Thousands of guests stay at the Courtyard Marriott every month, and many more will likely stay there after the Silver Line opens, because on paper it looks so close. A lack of a safe intersection, unsafe for anyone who lives here let alone being new to town, is not a good combination for spreading the word about your urban city. Beyond this there are many office buildings across the street from the Silver Line Tysons Corner station.
This intersection today is one of the least congested in Tysons. In the Chain Bridge direction congestion is more related to the reduction in lanes as Route 123 enters Vienna than with signal timing. International Drive has some problems at times, but has less traffic demand than Chain Bridge Road and often is congested due to bigger problems on 495.
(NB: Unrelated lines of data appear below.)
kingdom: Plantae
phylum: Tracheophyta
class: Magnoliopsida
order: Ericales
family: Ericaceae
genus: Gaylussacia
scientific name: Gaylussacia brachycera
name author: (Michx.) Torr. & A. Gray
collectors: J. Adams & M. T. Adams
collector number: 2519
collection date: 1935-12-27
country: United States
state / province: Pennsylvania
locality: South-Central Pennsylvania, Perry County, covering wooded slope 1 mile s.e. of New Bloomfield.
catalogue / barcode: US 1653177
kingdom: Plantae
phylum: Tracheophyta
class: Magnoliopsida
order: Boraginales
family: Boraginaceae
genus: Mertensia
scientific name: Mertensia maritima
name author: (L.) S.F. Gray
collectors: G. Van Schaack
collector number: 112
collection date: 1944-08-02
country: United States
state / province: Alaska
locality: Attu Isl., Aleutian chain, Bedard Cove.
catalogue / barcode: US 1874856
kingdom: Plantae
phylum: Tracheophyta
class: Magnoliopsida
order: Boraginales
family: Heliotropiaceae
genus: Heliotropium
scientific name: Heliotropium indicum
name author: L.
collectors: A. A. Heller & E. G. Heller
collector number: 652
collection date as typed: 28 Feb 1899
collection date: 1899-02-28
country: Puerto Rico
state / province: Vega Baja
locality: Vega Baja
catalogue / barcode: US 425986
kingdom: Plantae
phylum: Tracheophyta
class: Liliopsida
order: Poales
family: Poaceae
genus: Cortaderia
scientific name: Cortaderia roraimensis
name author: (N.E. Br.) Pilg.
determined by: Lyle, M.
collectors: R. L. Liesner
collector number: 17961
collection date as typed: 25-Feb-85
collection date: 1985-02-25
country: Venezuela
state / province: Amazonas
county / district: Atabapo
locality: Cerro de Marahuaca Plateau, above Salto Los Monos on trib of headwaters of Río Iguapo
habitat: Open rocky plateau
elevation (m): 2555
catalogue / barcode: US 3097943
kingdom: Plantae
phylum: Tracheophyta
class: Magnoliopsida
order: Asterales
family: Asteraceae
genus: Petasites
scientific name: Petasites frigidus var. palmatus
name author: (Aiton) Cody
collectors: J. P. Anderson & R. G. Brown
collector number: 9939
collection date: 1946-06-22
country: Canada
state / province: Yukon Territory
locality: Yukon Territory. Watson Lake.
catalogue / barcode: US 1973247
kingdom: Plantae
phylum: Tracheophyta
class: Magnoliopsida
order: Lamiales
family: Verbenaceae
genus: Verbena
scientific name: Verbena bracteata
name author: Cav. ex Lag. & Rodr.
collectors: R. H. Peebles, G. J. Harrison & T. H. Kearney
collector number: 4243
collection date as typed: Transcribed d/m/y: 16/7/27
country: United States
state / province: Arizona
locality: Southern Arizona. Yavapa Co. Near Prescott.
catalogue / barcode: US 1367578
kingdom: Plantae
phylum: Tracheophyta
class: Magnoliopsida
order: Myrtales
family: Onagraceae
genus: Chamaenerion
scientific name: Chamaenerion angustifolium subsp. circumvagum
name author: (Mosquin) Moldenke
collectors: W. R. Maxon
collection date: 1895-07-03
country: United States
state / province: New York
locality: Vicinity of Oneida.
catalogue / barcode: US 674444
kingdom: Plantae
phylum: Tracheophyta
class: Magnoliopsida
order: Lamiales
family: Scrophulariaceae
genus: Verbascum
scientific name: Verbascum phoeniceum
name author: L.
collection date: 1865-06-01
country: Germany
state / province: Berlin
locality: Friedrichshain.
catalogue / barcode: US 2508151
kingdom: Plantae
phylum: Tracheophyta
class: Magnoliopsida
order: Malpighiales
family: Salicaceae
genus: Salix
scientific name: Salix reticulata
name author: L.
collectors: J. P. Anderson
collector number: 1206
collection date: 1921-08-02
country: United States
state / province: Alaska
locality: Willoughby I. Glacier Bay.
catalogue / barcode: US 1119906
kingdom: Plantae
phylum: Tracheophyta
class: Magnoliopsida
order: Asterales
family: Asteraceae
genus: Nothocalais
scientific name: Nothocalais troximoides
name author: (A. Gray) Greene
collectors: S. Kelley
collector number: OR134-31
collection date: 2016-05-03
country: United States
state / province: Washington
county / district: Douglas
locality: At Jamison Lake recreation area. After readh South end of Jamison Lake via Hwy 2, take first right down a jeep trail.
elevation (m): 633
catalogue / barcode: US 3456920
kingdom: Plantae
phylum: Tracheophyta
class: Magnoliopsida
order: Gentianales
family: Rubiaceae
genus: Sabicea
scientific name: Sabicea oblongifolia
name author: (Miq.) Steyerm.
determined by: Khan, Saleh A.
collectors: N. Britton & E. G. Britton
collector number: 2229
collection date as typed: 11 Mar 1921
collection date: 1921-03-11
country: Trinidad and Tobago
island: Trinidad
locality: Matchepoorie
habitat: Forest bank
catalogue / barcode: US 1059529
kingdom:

Maybe a compromise for now, until some of the redevelopment in the area takes a hold could help improve the safety situation. Instead of making a 45 second all red, start dealing with lighting, add a cross walk in each direction, and disallow turning right on red at this intersection. No all red means no diagonal crosswalk, but atleast the vision in this intersection is addressed and the most dangerous of all conflicts, the roll through red-turn is explicitly deterred. Add in the sidewalk needed along International Drive, and at a minimum to the metro station along Route 123, and you have an improved situation from today for minimal cost.
In the future, if more people appear to be using this intersection, an all-red could be incorporated, a far less costly and more urbane solution than a sky-walk, but future perfection shouldn’t be the enemy of improvement today. Lighting and signage is so simple and affordable compared to the other things occurring around town, we just need to light a fire under those in charge to start focusing on the little stuff.